Читаем О старости. О дружбе. Об обязанностях полностью

(107) Но и законы войны[891], и верность клятве, даваемой врагу, часто надо соблюдать. В том, насчет чего клятва была дана так, что ее — как мы понимали умом — надлежит исполнить, ее надо соблюдать[892]; что касается того, насчет чего клятва была дана иначе, то если ее не исполнили, клятвопреступления нет. Например, если ты не доставишь морским разбойникам выкупа, обусловленного за свое освобождение, то это не обман, если ты не сделаешь этого, даже поклявшись.

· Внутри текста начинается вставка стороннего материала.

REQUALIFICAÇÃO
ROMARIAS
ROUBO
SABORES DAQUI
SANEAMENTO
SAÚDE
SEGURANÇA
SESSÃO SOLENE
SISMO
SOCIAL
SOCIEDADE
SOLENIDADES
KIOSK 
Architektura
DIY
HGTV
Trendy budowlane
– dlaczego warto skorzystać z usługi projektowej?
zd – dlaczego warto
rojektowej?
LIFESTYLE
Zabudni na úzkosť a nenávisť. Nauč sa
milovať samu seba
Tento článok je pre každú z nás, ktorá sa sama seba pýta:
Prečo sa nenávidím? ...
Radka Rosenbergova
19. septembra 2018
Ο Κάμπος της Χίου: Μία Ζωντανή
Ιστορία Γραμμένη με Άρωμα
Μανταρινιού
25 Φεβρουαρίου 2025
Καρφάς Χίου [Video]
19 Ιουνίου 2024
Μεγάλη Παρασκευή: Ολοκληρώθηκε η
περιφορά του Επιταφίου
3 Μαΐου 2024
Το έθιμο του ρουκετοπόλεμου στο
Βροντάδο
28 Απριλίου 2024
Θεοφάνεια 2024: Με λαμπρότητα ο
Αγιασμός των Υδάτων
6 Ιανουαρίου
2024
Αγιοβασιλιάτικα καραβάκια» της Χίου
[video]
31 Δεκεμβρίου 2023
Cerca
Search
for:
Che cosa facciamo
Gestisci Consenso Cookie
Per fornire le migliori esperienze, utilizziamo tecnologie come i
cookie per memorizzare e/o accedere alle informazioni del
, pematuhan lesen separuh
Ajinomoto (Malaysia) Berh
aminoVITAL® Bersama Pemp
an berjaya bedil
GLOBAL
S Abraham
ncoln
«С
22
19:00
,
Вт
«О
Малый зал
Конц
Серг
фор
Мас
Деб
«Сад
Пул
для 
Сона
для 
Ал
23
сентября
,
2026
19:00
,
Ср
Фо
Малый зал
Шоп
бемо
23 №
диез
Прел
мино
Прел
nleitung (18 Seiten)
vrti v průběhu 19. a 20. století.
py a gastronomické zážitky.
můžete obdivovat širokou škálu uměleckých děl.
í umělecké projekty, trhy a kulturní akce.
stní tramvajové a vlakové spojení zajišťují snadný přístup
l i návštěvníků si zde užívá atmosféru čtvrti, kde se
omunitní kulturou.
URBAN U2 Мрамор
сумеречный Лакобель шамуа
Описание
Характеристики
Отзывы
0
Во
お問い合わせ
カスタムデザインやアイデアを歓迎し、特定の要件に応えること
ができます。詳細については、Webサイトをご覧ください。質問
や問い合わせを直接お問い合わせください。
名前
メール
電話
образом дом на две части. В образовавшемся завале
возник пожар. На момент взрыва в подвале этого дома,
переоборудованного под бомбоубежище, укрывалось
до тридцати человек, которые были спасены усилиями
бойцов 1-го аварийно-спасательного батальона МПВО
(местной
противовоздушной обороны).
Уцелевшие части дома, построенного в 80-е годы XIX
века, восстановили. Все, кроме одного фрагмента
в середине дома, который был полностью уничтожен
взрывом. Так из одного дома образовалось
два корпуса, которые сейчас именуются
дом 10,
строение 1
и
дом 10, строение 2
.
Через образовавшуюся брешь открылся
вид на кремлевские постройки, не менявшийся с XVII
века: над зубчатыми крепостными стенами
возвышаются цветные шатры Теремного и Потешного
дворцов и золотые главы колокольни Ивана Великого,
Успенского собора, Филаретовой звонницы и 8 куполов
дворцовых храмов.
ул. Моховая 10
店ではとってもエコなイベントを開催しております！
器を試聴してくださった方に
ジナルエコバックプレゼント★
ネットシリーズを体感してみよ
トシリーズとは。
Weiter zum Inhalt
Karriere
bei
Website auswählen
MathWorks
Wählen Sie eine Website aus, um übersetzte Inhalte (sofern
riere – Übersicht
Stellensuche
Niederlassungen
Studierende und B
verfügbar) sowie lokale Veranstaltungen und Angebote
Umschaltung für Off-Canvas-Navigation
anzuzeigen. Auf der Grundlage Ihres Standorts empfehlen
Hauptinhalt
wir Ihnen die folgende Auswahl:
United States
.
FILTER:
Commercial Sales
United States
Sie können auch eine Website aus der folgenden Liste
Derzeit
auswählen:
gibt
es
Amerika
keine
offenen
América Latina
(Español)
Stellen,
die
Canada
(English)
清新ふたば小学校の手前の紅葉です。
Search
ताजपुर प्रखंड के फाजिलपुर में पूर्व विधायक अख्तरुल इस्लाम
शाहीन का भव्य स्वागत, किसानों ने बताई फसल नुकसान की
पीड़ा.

Ибо пират относится не к воюющей стороне, а к числу всеобщих врагов всех людей, и на него не должны распространяться ни верность слову, ни клятва. (108) Ведь ложно поклясться не значит совершить клятвопреступление; но того, насчет чего ты «по разумению своей души», — как это, по обычаю нашему, выражают словами, — поклялся, не сделать есть клятвопреступление. Еврипид сказал тонко[893]:

Уста клялись, ум клятвою не связан.

Но Регул не должен был нарушить клятвопреступлением условия и соглашения насчет войны и насчет врага. Ведь война эта велась с врагом, на которого распространялись права и законы и в отношении которого действительны и весь фециальный устав[894], и многие права, касающиеся обеих сторон.

Не будь это так, сенат в прошлом никогда не выдавал бы врагам прославленных мужей в оковах. (XXX, 109) Но, скажут нам, Тит Ветурий и Спурий Постумий, будучи консулами во второй раз, были выданы самнитам за то, что они после неудачного сражения в Кавдинском ущелье и после того, как наши легионы были проведены под ярмом, заключили мир с самнитами; ибо они сделали это без повеления народа и сената[895]. В это же время Тиберий Нумиций и Квинт Мелий, которые тогда были плебейскими трибунами, за то, что мир был заключен с их согласия, тоже были выданы, дабы мир с самнитами можно было отвергнуть[896]. Впрочем, выдачу предложил и поддержал сам Постумий, подлежавший выдаче. Много лет спустя так же поступил Гай Манцин, поддержавший предложение, на основании постановления сената внесенное Луцием Фурием и Секстом Атилием, — о том, чтобы его выдали нумантинцам, с которыми он, без согласия сената, заключил договор; когда это предложение было принято, Манцина выдали врагам. Он поступил в нравственном отношении лучше, чем Квинт Помпей, бывший в таком же положении; благодаря его мольбам закон о его выдаче принят не был[897]. В этом случае кажущаяся польза оказалась сильнее нравственной красоты; в предыдущих над ложной видимостью пользы одержала победу убедительность нравственной красоты.

(110) «Но, — скажут нам, — то, что было совершено под угрозой насилия, не должно было быть действительно».

—Как будто насилие было бы возможно применить к храброму мужу.[898]

—«Так почему же Регул поехал, чтобы предстать перед сенатом, — тем более, что он намеревался посоветовать не отпускать пленников?»

—Вы порицаете именно то, что в его поведении было величайшим. Ведь он не свое решение отстаивал, но взял на себя это поручение ради того, чтобы сенат принял решение; не возьми он сам на себя ответственности перед сенатом, пленники, конечно, были бы возвращены пунийцам. Благодаря этому Регул остался бы в своем отечестве невредимым. Но так как он не считал это полезным отечеству, он и признал нравственно-прекрасным для себя внести упомянутое предложение и претерпеть все. Ибо, что касается утверждения, будто все очень полезное становится нравственно-прекрасным, то было бы правильнее сказать: есть нравственно-прекрасное, а не им становится. Ведь нет ничего полезного, которое в то же время не было бы нравственно-прекрасным, и ничто не прекрасно в нравственном отношении, так как оно полезно, но — так как оно прекрасно в нравственном отношении — оно полезно. Таким образом, из числа многих изумительных примеров едва ли кто-нибудь назовет пример, более достойный хвалы или более выдающийся, чем этот.